### YOUR GOAL
Pictures should be left out when the listing below is repeated word for word.

____________

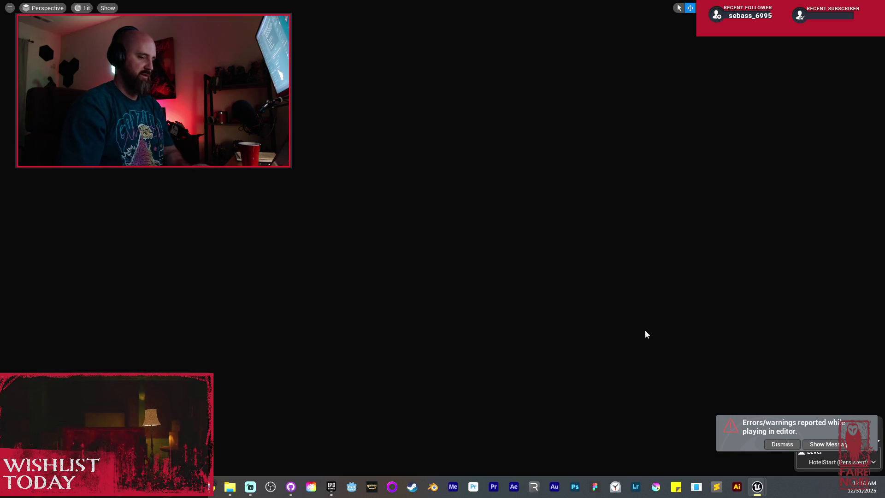
# - Dismiss the play errors/warnings notice and switch the viewport to Unlit rendering
pyautogui.click(783, 444)
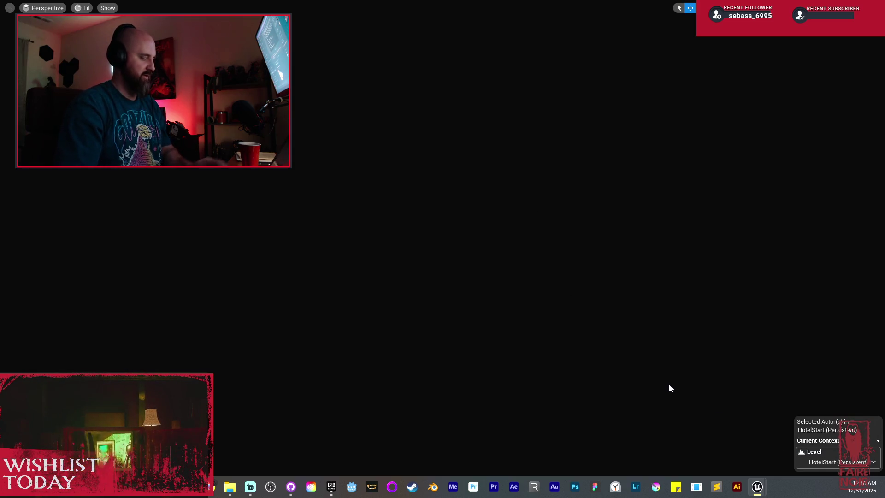
pyautogui.press('alt+3')
pyautogui.moveTo(605, 305); pyautogui.dragTo(604, 304)
# - Fly up to the FAIRE BISTRO and ATRIUM signs and select the brass archway support
pyautogui.moveTo(416, 253); pyautogui.dragTo(416, 253)
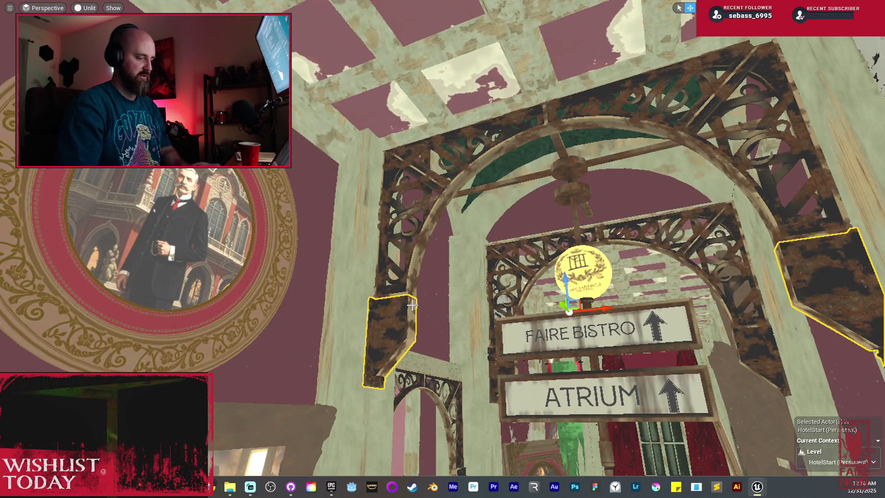
pyautogui.press('F11')
pyautogui.click(723, 214)
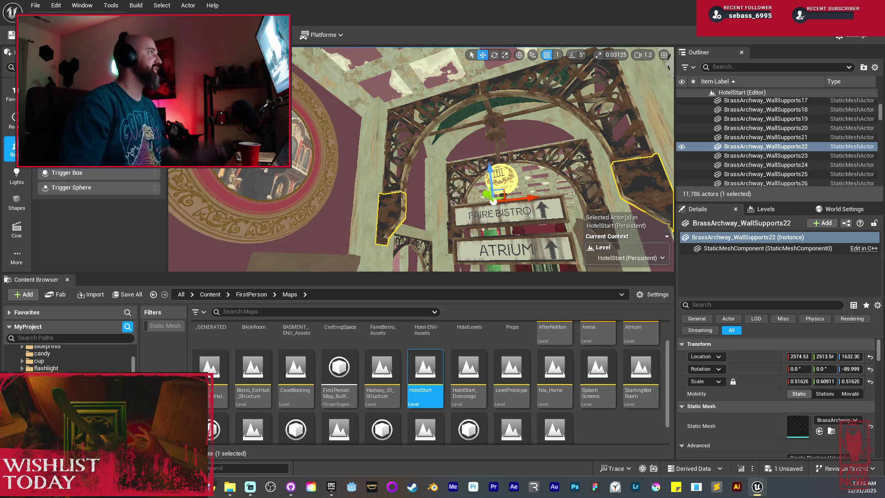
# - Open the brass archway mesh and add box simplified collisions over its left and right pieces
pyautogui.press('ctrl+e')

____________

### ANSWER BELOW
# - Dismiss the play errors/warnings notice and switch the viewport to Unlit rendering
pyautogui.click(783, 444)
pyautogui.press('alt+3')
pyautogui.moveTo(605, 305); pyautogui.dragTo(604, 304)
# - Fly up to the FAIRE BISTRO and ATRIUM signs and select the brass archway support
pyautogui.moveTo(416, 253); pyautogui.dragTo(416, 253)
pyautogui.press('F11')
pyautogui.click(723, 214)
# - Open the brass archway mesh and add box simplified collisions over its left and right pieces
pyautogui.press('ctrl+e')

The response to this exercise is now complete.